**Input records**
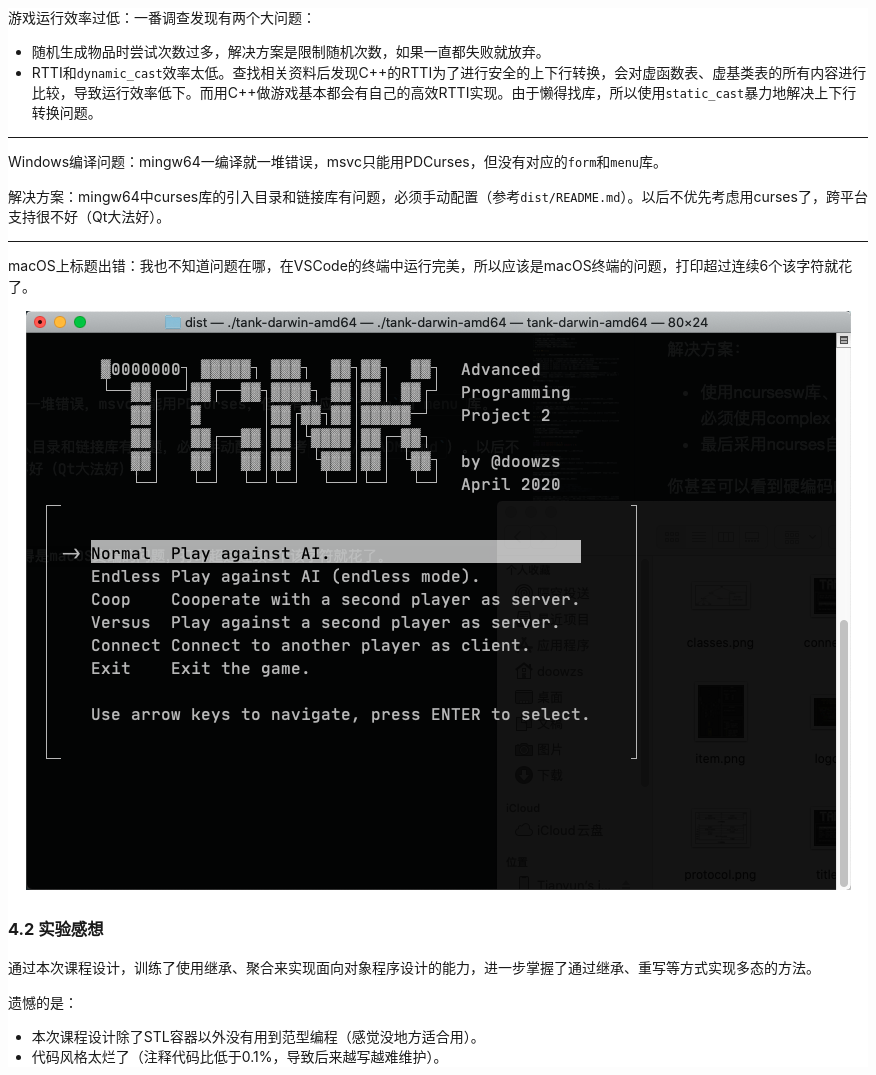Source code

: 
游戏运行效率过低：一番调查发现有两个大问题：

- 随机生成物品时尝试次数过多，解决方案是限制随机次数，如果一直都失败就放弃。
- RTTI和`dynamic_cast`效率太低。查找相关资料后发现C++的RTTI为了进行安全的上下行转换，会对虚函数表、虚基类表的所有内容进行比较，导致运行效率低下。而用C++做游戏基本都会有自己的高效RTTI实现。由于懒得找库，所以使用`static_cast`暴力地解决上下行转换问题。

---

Windows编译问题：mingw64一编译就一堆错误，msvc只能用PDCurses，但没有对应的`form`和`menu`库。

解决方案：mingw64中curses库的引入目录和链接库有问题，必须手动配置（参考`dist/README.md`）。以后不优先考虑用curses了，跨平台支持很不好（Qt大法好）。

---

macOS上标题出错：我也不知道问题在哪，在VSCode的终端中运行完美，所以应该是macOS终端的问题，打印超过连续6个该字符就花了。

<p style="text-align:center;"><img src="assets/macos.png" alt="macos"/></p>

### 4.2 实验感想

通过本次课程设计，训练了使用继承、聚合来实现面向对象程序设计的能力，进一步掌握了通过继承、重写等方式实现多态的方法。

遗憾的是：

- 本次课程设计除了STL容器以外没有用到范型编程（感觉没地方适合用）。
- 代码风格太烂了（注释代码比低于0.1%，导致后来越写越难维护）。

**The task**
The material is to be reproduced verbatim, and no picture may appear in the copy.

**Result**
Source code

: 
游戏运行效率过低：一番调查发现有两个大问题：

- 随机生成物品时尝试次数过多，解决方案是限制随机次数，如果一直都失败就放弃。
- RTTI和`dynamic_cast`效率太低。查找相关资料后发现C++的RTTI为了进行安全的上下行转换，会对虚函数表、虚基类表的所有内容进行比较，导致运行效率低下。而用C++做游戏基本都会有自己的高效RTTI实现。由于懒得找库，所以使用`static_cast`暴力地解决上下行转换问题。

---

Windows编译问题：mingw64一编译就一堆错误，msvc只能用PDCurses，但没有对应的`form`和`menu`库。

解决方案：mingw64中curses库的引入目录和链接库有问题，必须手动配置（参考`dist/README.md`）。以后不优先考虑用curses了，跨平台支持很不好（Qt大法好）。

---

macOS上标题出错：我也不知道问题在哪，在VSCode的终端中运行完美，所以应该是macOS终端的问题，打印超过连续6个该字符就花了。

<p style="text-align:center;"><img src="assets/macos.png" alt="macos"/></p>

### 4.2 实验感想

通过本次课程设计，训练了使用继承、聚合来实现面向对象程序设计的能力，进一步掌握了通过继承、重写等方式实现多态的方法。

遗憾的是：

- 本次课程设计除了STL容器以外没有用到范型编程（感觉没地方适合用）。
- 代码风格太烂了（注释代码比低于0.1%，导致后来越写越难维护）。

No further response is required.